(Data excerpts)
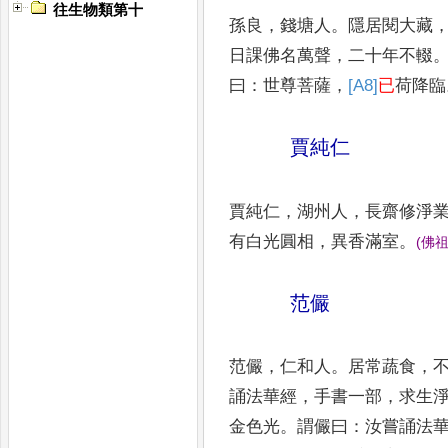
往生物類第十
孫良
，
錢塘人
。
隱居閱大藏
日課佛名萬聲
，
二十年不輟
曰
：
世尊菩薩
，
[A8]
已
荷
降臨
賈純仁
賈純仁
，
湖州人
，
長齋修淨
有白光圓相
，
異香滿室
。
(
佛
范儼
范儼
，
仁和人
。
居常蔬食
，
誦法華經
，
手書一部
，
求生
金色光
。
謂儼曰
：
汝嘗誦法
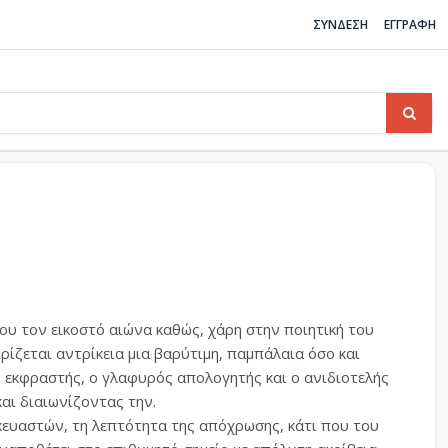
ΣΥΝΔΕΣΗ
ΕΓΓΡΑΦΗ
του τον εικοστό αιώνα καθώς, χάρη στην ποιητική του
ιρίζεται αντρίκεια μια βαρύτιμη, παμπάλαια όσο και
ς εκφραστής, ο γλαφυρός απολογητής και ο ανιδιοτελής
αι διαιωνίζοντας την.
σκευαστών, τη λεπτότητα της απόχρωσης, κάτι που του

→ **Assignment**: Give the records again exactly, minus the pictures.

→ **Solution for this problem**:
往生物類第十
孫良
，
錢塘人
。
隱居閱大藏
日課佛名萬聲
，
二十年不輟
曰
：
世尊菩薩
，
[A8]
已
荷
降臨
賈純仁
賈純仁
，
湖州人
，
長齋修淨
有白光圓相
，
異香滿室
。
(
佛
范儼
范儼
，
仁和人
。
居常蔬食
，
誦法華經
，
手書一部
，
求生
金色光
。
謂儼曰
：
汝嘗誦法
ΣΥΝΔΕΣΗ
ΕΓΓΡΑΦΗ
του τον εικοστό αιώνα καθώς, χάρη στην ποιητική του
ιρίζεται αντρίκεια μια βαρύτιμη, παμπάλαια όσο και
ς εκφραστής, ο γλαφυρός απολογητής και ο ανιδιοτελής
αι διαιωνίζοντας την.
σκευαστών, τη λεπτότητα της απόχρωσης, κάτι που του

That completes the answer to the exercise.